PROMPT:
Go through the listing below and show each line that has the word "inches".

+++++

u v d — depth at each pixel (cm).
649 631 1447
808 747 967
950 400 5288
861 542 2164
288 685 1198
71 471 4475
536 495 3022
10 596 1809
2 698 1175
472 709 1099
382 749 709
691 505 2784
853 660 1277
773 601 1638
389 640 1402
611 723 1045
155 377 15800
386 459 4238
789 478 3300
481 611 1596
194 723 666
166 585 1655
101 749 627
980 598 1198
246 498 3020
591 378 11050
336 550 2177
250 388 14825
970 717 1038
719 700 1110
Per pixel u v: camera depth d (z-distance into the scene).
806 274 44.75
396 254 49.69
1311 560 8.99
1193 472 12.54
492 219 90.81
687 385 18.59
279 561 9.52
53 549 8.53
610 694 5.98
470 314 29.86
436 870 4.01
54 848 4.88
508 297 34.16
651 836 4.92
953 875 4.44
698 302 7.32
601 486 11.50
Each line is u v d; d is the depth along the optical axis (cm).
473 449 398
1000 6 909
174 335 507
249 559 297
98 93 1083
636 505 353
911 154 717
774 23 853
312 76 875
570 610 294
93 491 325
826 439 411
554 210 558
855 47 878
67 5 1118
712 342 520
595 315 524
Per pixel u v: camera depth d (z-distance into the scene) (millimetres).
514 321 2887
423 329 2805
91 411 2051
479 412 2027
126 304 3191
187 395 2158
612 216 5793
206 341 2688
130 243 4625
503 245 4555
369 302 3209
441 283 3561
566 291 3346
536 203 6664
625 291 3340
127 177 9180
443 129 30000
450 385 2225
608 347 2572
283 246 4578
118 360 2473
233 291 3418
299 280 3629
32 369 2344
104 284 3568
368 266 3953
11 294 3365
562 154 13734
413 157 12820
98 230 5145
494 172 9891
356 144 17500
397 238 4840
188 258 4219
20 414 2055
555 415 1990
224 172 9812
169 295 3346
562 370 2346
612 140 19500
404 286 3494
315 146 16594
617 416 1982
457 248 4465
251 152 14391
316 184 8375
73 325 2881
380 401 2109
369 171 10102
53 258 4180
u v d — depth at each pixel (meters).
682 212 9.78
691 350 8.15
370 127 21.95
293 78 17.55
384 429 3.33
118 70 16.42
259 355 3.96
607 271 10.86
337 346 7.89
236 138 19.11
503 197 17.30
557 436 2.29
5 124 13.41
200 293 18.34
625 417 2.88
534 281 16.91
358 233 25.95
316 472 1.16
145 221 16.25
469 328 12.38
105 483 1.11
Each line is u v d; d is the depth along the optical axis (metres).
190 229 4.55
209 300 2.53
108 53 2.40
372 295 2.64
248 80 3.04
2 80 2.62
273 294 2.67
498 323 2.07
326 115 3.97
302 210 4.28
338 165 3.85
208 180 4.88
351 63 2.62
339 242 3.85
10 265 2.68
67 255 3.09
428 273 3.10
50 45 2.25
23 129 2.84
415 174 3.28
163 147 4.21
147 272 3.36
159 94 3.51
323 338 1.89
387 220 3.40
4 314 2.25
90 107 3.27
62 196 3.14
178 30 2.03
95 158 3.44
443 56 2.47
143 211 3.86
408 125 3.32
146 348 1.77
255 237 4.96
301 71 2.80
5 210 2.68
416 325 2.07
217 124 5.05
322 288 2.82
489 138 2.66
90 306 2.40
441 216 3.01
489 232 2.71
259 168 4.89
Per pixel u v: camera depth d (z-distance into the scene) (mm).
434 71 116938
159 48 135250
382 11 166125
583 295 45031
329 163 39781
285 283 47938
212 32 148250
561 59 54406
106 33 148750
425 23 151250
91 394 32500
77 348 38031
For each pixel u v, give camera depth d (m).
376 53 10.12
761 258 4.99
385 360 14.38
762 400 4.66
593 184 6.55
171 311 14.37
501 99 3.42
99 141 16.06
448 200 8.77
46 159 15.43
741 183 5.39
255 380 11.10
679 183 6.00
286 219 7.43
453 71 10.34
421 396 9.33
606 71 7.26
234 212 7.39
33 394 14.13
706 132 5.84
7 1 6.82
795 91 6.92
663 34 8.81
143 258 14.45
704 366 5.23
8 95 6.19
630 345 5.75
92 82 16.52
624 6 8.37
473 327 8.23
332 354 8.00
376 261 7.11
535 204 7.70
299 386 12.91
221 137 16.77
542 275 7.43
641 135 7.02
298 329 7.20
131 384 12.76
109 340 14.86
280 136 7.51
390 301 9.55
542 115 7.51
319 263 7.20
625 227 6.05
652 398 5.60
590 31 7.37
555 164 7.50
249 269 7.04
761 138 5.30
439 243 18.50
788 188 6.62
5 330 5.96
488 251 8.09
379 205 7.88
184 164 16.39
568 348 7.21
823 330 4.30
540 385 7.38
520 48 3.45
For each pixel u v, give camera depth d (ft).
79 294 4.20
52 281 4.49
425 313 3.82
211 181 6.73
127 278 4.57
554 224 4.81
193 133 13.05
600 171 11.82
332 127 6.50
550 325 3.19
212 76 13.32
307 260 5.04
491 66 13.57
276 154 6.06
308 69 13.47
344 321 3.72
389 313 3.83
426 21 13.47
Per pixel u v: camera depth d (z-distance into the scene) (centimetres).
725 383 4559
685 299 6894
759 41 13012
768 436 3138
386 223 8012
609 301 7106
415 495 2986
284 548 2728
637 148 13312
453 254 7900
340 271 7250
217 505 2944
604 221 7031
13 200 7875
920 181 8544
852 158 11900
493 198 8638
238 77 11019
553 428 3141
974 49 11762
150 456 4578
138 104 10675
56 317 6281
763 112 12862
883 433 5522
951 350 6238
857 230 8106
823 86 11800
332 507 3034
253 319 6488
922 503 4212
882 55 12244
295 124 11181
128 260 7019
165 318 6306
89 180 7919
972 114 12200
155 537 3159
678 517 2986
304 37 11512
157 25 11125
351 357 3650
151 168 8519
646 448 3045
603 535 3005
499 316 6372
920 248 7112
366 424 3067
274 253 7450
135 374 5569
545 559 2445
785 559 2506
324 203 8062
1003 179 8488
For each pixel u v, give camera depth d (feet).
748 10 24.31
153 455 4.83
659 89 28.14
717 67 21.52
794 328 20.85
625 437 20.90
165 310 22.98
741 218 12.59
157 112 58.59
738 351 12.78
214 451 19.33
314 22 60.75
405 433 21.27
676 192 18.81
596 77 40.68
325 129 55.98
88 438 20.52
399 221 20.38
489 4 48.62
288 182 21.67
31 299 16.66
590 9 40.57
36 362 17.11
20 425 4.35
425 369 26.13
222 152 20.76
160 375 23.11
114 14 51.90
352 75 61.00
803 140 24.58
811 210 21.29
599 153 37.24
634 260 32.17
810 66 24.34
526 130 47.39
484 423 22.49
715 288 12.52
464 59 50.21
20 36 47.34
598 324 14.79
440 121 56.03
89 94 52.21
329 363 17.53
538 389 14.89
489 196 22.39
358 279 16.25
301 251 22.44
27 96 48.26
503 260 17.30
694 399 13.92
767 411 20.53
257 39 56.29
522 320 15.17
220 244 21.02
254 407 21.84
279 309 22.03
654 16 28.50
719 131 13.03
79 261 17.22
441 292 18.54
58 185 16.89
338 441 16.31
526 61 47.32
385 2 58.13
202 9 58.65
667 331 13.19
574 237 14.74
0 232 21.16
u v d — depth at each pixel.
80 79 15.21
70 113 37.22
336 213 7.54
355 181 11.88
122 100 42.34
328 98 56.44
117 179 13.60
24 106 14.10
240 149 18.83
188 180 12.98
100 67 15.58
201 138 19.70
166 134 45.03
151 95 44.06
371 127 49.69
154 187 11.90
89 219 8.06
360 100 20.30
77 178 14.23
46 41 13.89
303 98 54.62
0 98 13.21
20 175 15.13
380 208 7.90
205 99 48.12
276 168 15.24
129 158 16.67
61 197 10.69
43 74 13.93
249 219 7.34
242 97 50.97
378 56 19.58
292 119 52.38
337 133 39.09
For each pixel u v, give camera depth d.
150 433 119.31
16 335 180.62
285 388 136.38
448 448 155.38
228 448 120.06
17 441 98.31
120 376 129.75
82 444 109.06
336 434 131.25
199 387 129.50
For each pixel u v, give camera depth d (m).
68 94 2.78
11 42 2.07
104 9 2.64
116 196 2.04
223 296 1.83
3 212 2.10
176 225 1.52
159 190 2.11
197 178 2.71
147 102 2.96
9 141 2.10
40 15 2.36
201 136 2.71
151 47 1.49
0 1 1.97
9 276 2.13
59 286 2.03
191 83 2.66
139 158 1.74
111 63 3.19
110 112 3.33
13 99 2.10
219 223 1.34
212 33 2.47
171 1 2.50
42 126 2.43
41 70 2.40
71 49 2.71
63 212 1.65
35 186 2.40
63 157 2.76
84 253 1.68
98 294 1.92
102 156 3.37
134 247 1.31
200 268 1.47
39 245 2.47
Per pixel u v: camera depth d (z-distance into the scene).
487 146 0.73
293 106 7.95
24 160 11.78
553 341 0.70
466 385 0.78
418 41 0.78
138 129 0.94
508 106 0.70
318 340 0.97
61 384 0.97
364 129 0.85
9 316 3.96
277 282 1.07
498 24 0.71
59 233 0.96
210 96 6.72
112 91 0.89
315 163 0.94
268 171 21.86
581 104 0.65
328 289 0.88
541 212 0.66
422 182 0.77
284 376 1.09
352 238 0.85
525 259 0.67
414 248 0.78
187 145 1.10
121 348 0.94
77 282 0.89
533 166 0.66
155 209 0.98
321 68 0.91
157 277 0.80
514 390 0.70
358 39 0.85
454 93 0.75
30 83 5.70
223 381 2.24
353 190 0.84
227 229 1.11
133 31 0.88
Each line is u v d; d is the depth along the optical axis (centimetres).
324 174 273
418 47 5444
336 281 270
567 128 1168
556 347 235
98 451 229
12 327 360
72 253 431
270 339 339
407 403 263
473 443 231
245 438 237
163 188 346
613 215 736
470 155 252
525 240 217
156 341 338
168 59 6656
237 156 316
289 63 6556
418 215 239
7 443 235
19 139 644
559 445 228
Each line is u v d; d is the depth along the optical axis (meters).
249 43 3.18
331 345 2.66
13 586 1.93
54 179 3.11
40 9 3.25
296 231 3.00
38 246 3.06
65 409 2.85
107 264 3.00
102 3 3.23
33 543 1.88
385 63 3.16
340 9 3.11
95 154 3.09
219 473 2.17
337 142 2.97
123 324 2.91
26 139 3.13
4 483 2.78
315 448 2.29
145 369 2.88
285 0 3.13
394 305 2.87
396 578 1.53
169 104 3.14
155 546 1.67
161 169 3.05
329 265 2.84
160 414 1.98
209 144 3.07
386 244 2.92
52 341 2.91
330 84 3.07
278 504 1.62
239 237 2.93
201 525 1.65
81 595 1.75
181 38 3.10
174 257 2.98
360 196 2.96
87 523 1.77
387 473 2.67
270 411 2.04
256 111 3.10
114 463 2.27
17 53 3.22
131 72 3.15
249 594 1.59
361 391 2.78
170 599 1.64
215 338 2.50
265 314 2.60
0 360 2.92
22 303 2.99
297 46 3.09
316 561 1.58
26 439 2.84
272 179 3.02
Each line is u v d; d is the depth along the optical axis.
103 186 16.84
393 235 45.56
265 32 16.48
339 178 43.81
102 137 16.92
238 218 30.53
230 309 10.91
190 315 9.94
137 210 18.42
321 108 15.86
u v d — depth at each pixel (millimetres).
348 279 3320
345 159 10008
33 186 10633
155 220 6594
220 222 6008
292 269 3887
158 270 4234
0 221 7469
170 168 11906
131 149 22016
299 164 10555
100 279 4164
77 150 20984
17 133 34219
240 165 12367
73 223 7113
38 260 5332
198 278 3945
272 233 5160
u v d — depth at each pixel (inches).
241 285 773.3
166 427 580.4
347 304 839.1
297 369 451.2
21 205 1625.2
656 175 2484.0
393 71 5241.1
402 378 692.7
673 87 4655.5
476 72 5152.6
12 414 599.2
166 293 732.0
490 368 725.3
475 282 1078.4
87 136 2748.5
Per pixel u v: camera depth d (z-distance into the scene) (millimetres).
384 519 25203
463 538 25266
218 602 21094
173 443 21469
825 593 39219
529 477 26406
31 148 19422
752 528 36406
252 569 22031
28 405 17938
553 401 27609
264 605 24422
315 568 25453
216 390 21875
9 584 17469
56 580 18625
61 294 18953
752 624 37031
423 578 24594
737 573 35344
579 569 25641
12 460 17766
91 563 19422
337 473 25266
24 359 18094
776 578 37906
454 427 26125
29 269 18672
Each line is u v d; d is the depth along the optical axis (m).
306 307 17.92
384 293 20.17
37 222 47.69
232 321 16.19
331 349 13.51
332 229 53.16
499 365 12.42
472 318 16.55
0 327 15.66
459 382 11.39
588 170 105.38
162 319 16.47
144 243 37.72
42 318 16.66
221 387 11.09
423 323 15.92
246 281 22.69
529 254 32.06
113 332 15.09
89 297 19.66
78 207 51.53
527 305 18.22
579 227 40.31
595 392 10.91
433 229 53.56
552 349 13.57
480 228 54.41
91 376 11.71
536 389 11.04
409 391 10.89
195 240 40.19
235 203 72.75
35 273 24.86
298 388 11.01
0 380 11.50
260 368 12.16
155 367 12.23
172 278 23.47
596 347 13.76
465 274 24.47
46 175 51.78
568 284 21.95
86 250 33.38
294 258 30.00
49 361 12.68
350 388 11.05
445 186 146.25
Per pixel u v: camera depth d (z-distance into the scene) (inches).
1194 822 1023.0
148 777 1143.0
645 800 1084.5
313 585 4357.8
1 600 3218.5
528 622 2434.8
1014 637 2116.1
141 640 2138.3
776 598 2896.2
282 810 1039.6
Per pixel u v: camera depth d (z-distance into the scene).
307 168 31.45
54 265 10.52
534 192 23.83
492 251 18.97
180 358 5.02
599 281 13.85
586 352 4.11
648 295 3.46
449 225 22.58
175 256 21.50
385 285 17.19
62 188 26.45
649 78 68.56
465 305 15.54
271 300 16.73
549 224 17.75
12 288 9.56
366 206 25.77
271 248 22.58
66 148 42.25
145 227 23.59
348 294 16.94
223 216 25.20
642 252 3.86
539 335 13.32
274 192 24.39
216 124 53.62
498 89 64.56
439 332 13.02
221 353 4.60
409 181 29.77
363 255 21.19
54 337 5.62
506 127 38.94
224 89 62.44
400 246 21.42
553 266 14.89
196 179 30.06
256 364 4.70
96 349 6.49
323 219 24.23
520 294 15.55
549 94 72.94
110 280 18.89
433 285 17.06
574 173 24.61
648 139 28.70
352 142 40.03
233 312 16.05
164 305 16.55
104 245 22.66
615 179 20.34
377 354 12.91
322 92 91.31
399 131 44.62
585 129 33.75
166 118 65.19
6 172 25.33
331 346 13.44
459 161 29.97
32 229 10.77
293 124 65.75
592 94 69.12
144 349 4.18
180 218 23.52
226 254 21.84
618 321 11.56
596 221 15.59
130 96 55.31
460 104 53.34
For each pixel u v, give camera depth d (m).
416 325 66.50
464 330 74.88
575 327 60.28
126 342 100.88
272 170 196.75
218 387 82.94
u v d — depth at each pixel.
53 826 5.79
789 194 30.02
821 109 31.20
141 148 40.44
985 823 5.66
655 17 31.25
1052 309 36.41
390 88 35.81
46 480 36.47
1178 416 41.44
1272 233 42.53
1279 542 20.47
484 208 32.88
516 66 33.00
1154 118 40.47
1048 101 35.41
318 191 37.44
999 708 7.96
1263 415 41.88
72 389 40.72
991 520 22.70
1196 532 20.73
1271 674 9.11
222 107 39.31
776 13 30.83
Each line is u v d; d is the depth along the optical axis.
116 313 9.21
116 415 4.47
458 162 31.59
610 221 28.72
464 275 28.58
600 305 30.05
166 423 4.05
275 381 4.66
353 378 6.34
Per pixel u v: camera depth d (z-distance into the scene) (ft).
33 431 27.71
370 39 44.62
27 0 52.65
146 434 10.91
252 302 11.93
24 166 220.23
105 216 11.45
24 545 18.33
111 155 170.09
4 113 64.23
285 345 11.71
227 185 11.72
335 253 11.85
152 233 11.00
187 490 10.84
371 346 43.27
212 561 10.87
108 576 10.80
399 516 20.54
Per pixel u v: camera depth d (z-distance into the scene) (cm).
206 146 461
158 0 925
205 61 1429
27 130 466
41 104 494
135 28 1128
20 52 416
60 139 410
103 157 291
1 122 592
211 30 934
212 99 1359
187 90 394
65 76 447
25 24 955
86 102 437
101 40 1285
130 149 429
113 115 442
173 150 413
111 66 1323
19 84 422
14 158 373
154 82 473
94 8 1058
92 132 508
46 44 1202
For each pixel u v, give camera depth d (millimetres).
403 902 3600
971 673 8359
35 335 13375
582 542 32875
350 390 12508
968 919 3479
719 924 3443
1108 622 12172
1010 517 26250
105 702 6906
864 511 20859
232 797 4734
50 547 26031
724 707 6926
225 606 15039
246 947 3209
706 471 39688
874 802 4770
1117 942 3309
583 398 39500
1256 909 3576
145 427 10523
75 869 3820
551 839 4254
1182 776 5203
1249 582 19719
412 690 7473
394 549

+++++

REPLY:
u v d — depth at each pixel (inches).
Per pixel u v: camera depth d (z-distance into the scene) (inches).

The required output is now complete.